Come si ottiene tutto questo? «Attraverso una corretta strategia tecnica, cioè attraverso una serie di esercizi in apnea sia a corpo libero che con le pinne per migliorare la propriocezione del corpo (nota anche come cinestesia, è la capacità di percepire e riconoscere la posizione del proprio corpo nello spazio). A questa fase tecnica deve seguire una fase di allenamento che metta insieme la parte di apnea, la parte di respirazione e la parte a corpo libero, con una serie di esercizi di tipo ipercapnico o ipossico, per fare in modo che il nuotatore sviluppi la subacquea nel suo stile di gara. Nello specifico sono due gli esercizi più facili che faccio fare anche ai professionisti, con 2 varianti. Per esempio sono esercizi che Giacomo Carini, atleta del team MP Michael Phelps, ripete tantissimo».

Gli esercizi base consigliati da Mike Maric

1) Supino con braccia lungo i fianchi

L’esercizio più semplice è quello di mettersi in superficie in posizione supina, sguardo verso il soffitto con le pinne e le braccia lungo i fianchi. L’esercizio consiste nel muoversi con le gambe a delfino cercando di far partire il movimento dal bacino e non dalle gambe. Per correggere il classico errore del nuotatore amatore che buca l’acqua con le ginocchia. L’obiettivo è muovere il bacino e bucare l’acqua con la parte addominale per fare le bolle con la parte dorsale, quindi con le pinne o i piedi.

2) Supino con braccia a freccia

Lo stesso esercizio da fare con le braccia chiuse a freccia, dietro la testa, sempre respirando. In questo modo ci si può rendere conto della difficoltà di respirazione e della fatica nel tenere quella posizione. Questo perché l’amatore non ha una perfetta mobilità del cingolo scapolo-omerale e non riesce a stare nella posizione a freccia, con i gomiti aperti e la testa che non è chiusa tra i bicipiti, posizione che da un effetto frenante sull’acqua.

3) Prono con le braccia lungo i fianchi

Sempre in superficie a pancia in giù con le braccia lungo i fianchi. Il nuotatore deve guardare il fondo cercando di tenere la testa dritta e respirando ogni tre battute di gambe a delfino. L’obiettivo è cercare di non basculare con la testa tenendola ferma. E un esercizio di tipo coordinativo perché il nuotatore deve saper respirare ogni tre battute. Spesso facendo l’esercizio il nuotatore va su e giù a seconda del movimento del corpo.

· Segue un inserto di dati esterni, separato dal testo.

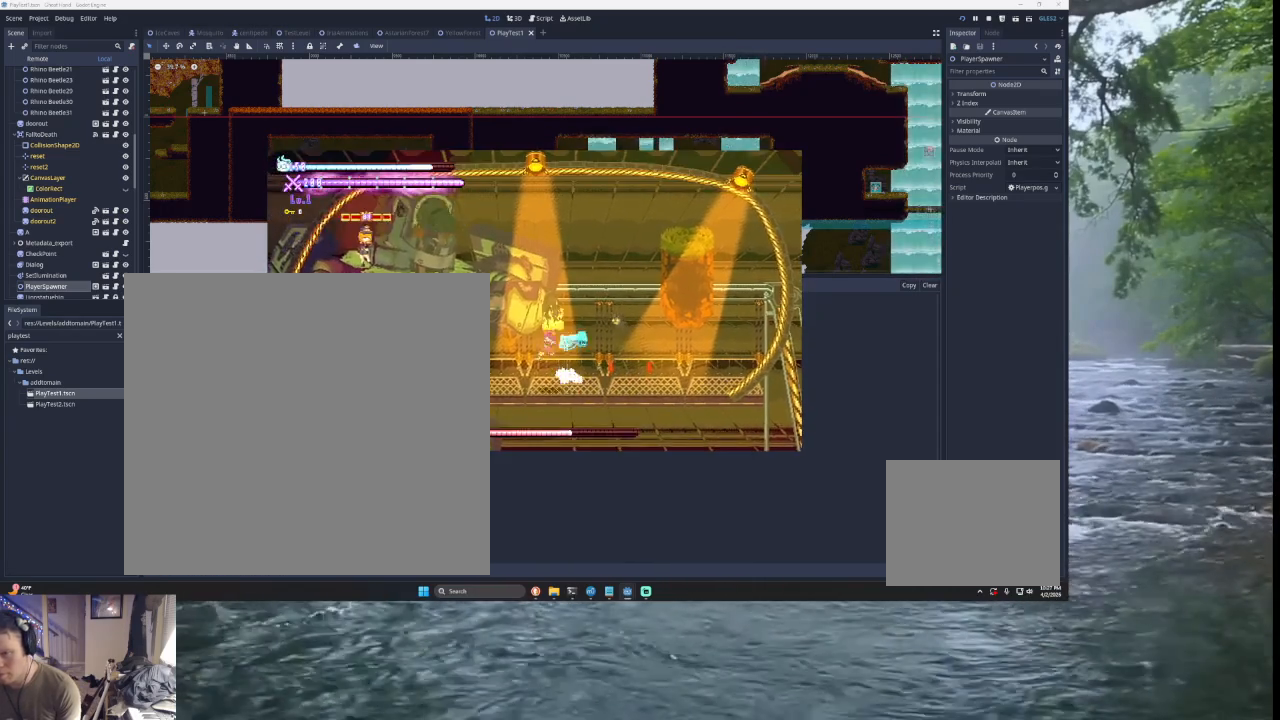
{"buttons": ["SQUARE", "TRIANGLE"], "left_stick": "left", "right_stick": "center", "events": [[67, "SQUARE", "up"], [100, "left_stick", "right"], [167, "TRIANGLE", "up"], [333, "left_stick", "left"], [400, "TRIANGLE", "down"], [433, "SQUARE", "down"]]}
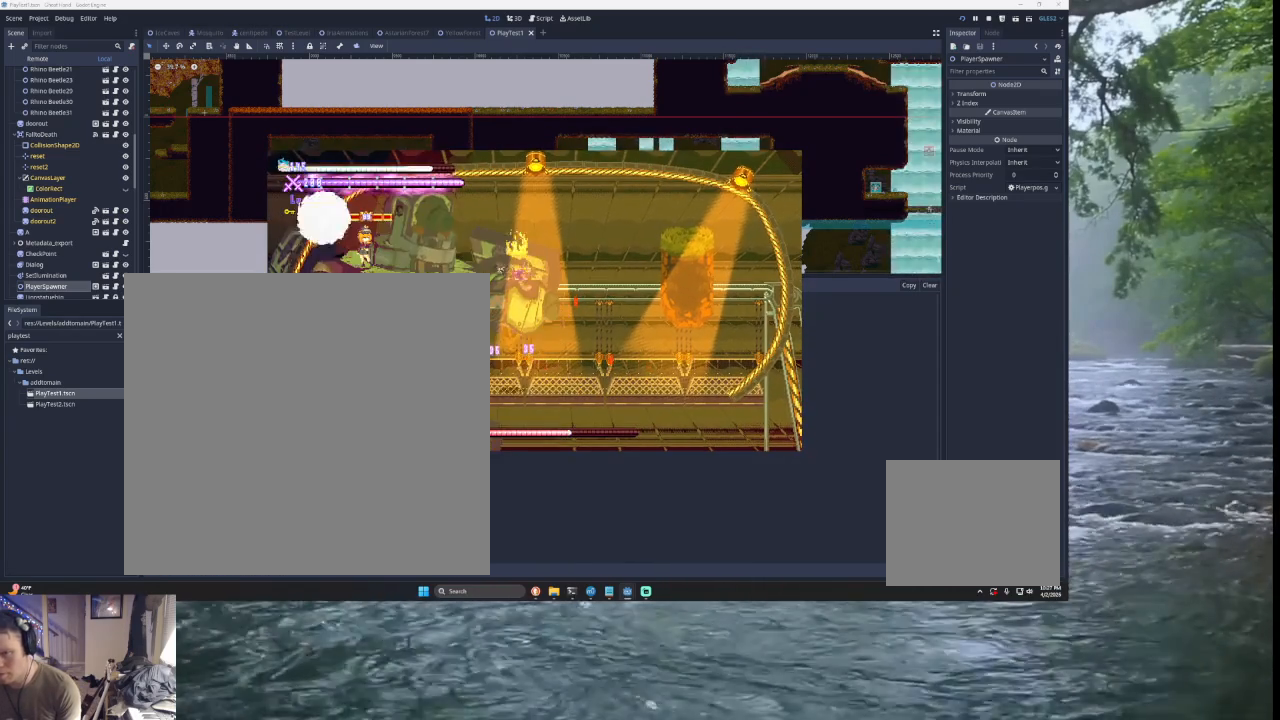
{"buttons": [], "left_stick": "right", "right_stick": "center", "events": [[33, "left_stick", "right"], [200, "SQUARE", "up"], [233, "TRIANGLE", "up"]]}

4) Prono con le braccia dietro la testa

La variante è mettere le mani in posizione, allungarle sopra la testa, e fare in modo che con la stessa posizione non affondi con le mani, tenendole ferme per evitare il beccheggio anteriore, che aumenta la resistenza frontale.

«La respirazione è il primo fabbisogno fisiologico necessario alla sopravvivenza ed è oggi anche il più sottovalutato. Proprio per questo motivo, mi dedico a questo aspetto migliorando la consapevolezza del respiro, insegnando le basi mediche e scientifiche di una respirazione corretta e funzionale».